The Aldi TT - Discuss


----------



## brian1978 (Jul 10, 2013)

To be fair it's ok from the side, the front is horrible and so is the rear. Personally I don't like them.


----------



## mwad (Oct 11, 2013)

brian1978 said:


> To be fair it's ok from the side, the front is horrible and so is the rear. Personally I don't like them.


I have to agree, I like th side view but nothing else............ and it's a Peugeot :roll:


----------



## jamman (May 6, 2002)

I think it looks a lot better than the Mk2


----------



## NoMark (Jul 6, 2011)

jamman said:


> I think it looks a lot better than the Mk2


 :lol:


----------



## YoungOldUn (Apr 12, 2011)

jamman said:


> I think it looks a lot better than the Mk2


Wash your mouth out - it's a Peugeot after all :x :x


----------



## jamman (May 6, 2002)

YoungOldUn said:


> jamman said:
> 
> 
> > I think it looks a lot better than the Mk2
> ...


Trouble is I'm serious they always catch my eye something the Mk2 very rarely does.


----------



## brian1978 (Jul 10, 2013)

jamman said:


> YoungOldUn said:
> 
> 
> > jamman said:
> ...


If he walked past me, the elephant man would also catch my eye.
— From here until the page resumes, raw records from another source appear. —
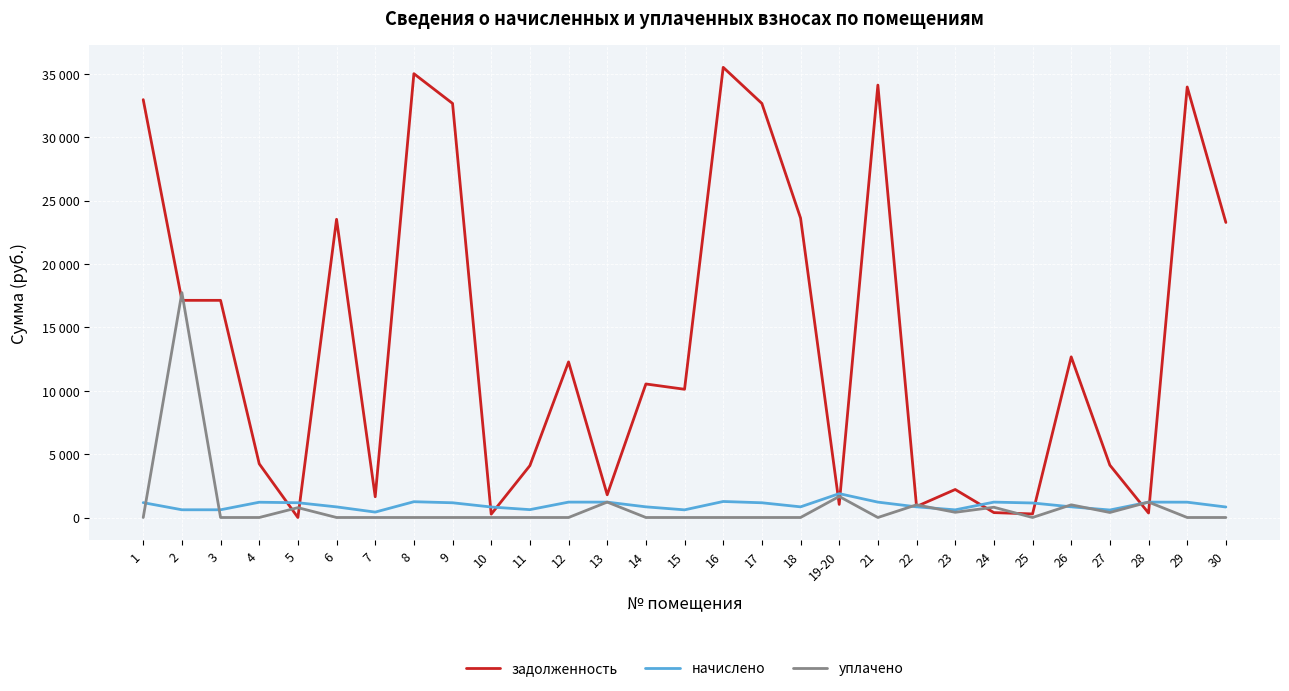

What are all the series names shown in the legend?

задолженность, начислено, уплачено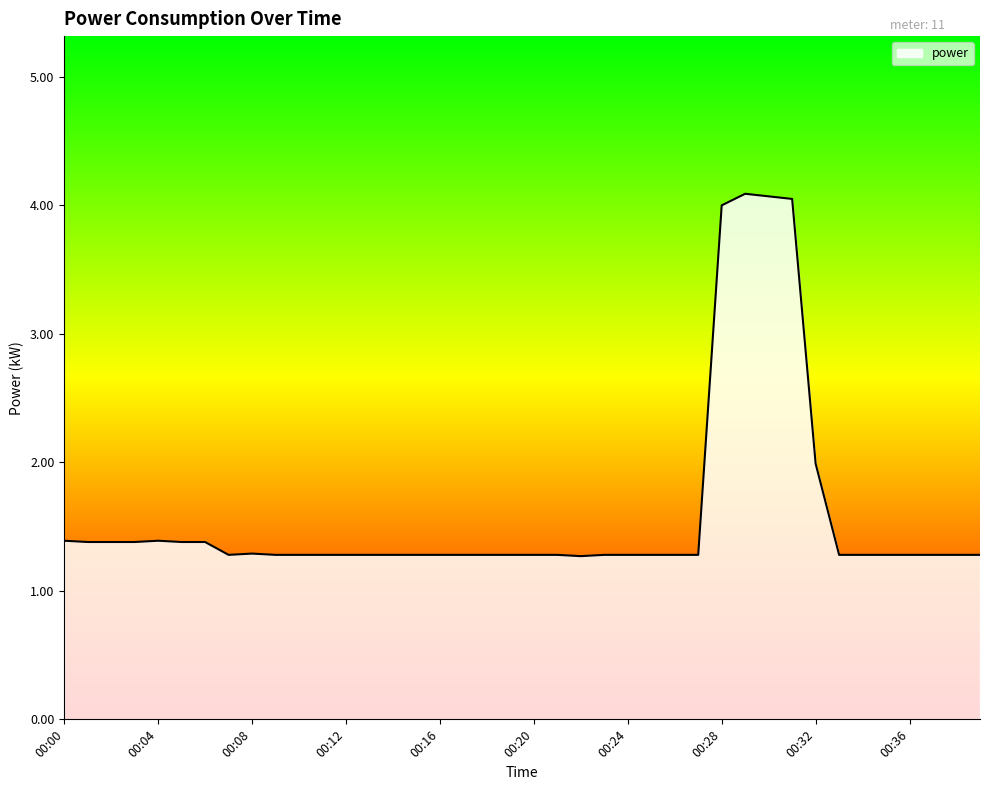

What is the average value?

1.6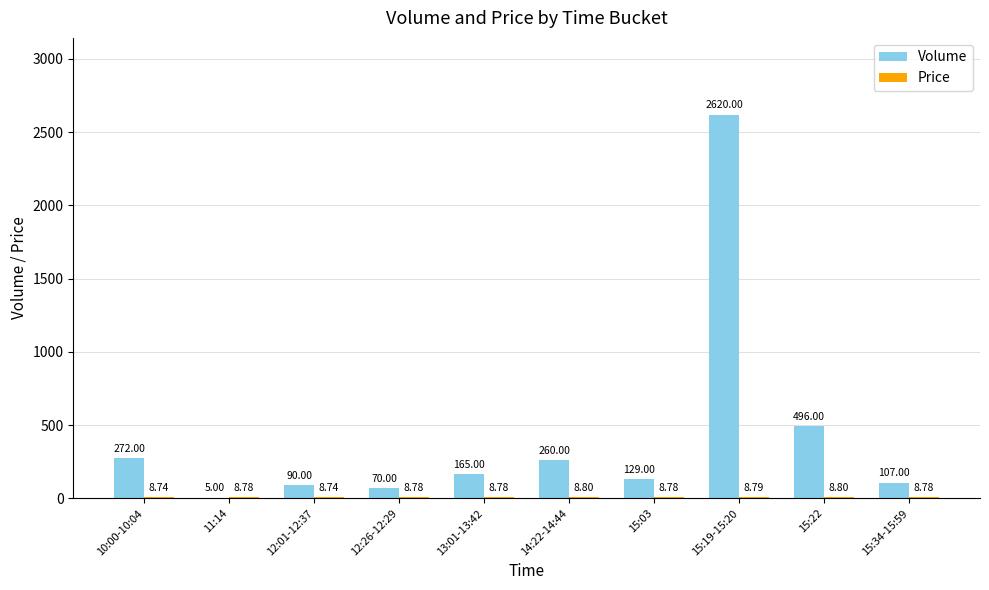

At which category is the sum across all series the highest?

15:19-15:20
Just sayin. :wink:


----------



## Hark (Aug 23, 2007)

New rs type version got a decent review in Topgear last month.

Sent from my iPad using Tapatalk


----------



## mwad (Oct 11, 2013)

If he walked past me, the elephant man would also catch my eye. Just sayin. :wink:[/quote]

Omg :lol:


----------



## OnTheMike (Jul 22, 2013)

jamman said:


> YoungOldUn said:
> 
> 
> > jamman said:
> ...


Don't think I've ever seen a mk1 on the road...


----------



## brian1978 (Jul 10, 2013)

OnTheMike said:


> jamman said:
> 
> 
> > Trouble is I'm serious they always catch my eye something the Mk2 very rarely does.
> ...


Ooh bitchey. :lol:


----------



## OnTheMike (Jul 22, 2013)

brian1978 said:


> OnTheMike said:
> 
> 
> > jamman said:
> ...


;-)


----------



## roddy (Dec 25, 2008)

some stupid comments on here,, actually Peugeot have made some iconic cars,, whereas Audi have only ever made 2.. :?


----------



## OnTheMike (Jul 22, 2013)

Just wondering which ones you are you referring to?


----------



## Stampers (Sep 16, 2009)

OnTheMike said:


> Just wondering which ones you are you referring to?


Clearly the MK1 and MK2 TT, just to avoid confrontation... :wink:

The Quattro is only the truly iconic car that I can relate to with Audi. However, Peugeot really only has the 205 GTI/Rallye that comes to mind as one of the Icons. So I think each has its own 'Icon' so to speak.

Not a fan of the RCZ I'm afraid, but like someone has previously mentioned, it did get a bloody good review from TG.


----------